Dottie had one piece of advice for me tomorrow: speak clearly into the phone. “It was helpful to have that list of questions because sometimes it’s hard to understand the kids. When they get to the mic they get excited or they get nervous or maybe they get too close to the mic. A couple of the questions were actually difficult to understand. Some kids came through much more clearly then others. I wanted to be able to answer the question with the student’s name in the question and make sure I was answering the right type of question. So I think it will be easier for you guys because you’ll speak very clear, and if there’s any miscommunication with the question you can repeat it. It’s harder to get kids (to repeat it) because then they move away from the mic. They ask their question then they move away, they don’t even wait for the answer, and part of that is just the nature of the (event). I think it will be good for your event. I think you’ll have an easier time.”
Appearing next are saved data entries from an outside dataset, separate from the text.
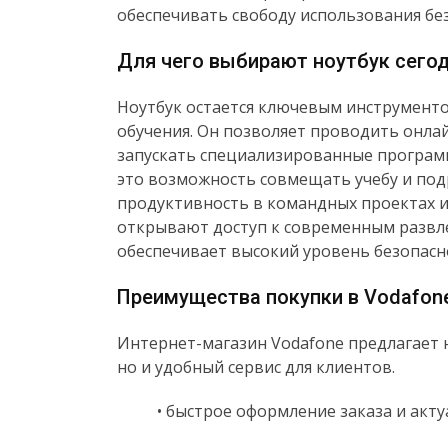
обеспечивать свободу использования бе
Для чего выбирают ноутбук сего
Ноутбук остается ключевым инструменто
обучения. Он позволяет проводить онлай
запускать специализированные программ
это возможность совмещать учебу и под
продуктивность в командных проектах 
открывают доступ к современным развле
обеспечивает высокий уровень безопасн
Преимущества покупки в Vodafon
Интернет-магазин Vodafone предлагает
но и удобный сервис для клиентов.
• быстрое оформление заказа и акт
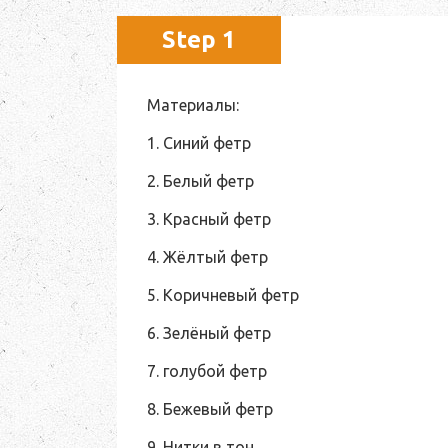
Step 1
Материалы:
1. Синий фетр
2. Белый фетр
3. Красный фетр
4. Жёлтый фетр
5. Коричневый фетр
6. Зелёный фетр
7. голубой фетр
8. Бежевый фетр
9. Нитки в тон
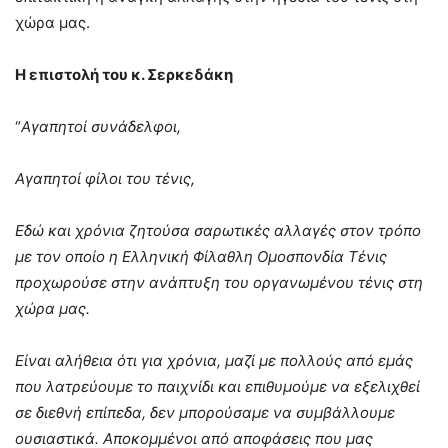
χώρα μας.
Η επιστολή του κ. Σερκεδάκη
“
Αγαπητοί συνάδελφοι,
Αγαπητοί φίλοι του τένις,
Εδώ και χρόνια ζητούσα σαρωτικές αλλαγές στον τρόπο
με τον οποίο η Ελληνική Φίλαθλη Ομοσπονδία Τένις
προχωρούσε στην ανάπτυξη του οργανωμένου τένις στη
χώρα μας.
Είναι αλήθεια ότι για χρόνια, μαζί με πολλούς από εμάς
που λατρεύουμε το παιχνίδι και επιθυμούμε να εξελιχθεί
σε διεθνή επίπεδα, δεν μπορούσαμε να συμβάλλουμε
ουσιαστικά. Αποκομμένοι από αποφάσεις που μας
We closed out our talk with talking about the importance of in-flight education downlinks for inspiring and exciting students about space and human spaceflight. “They are definitely important events,” Dottie said. “We do, when we’re on orbit, take a couple of minutes to collect up some items to make demonstrations. We take them seriously too, and we get to have some fun and we appreciate that too. Of course we were all once their age so we want to inspire them. It’s a fun event for us too.”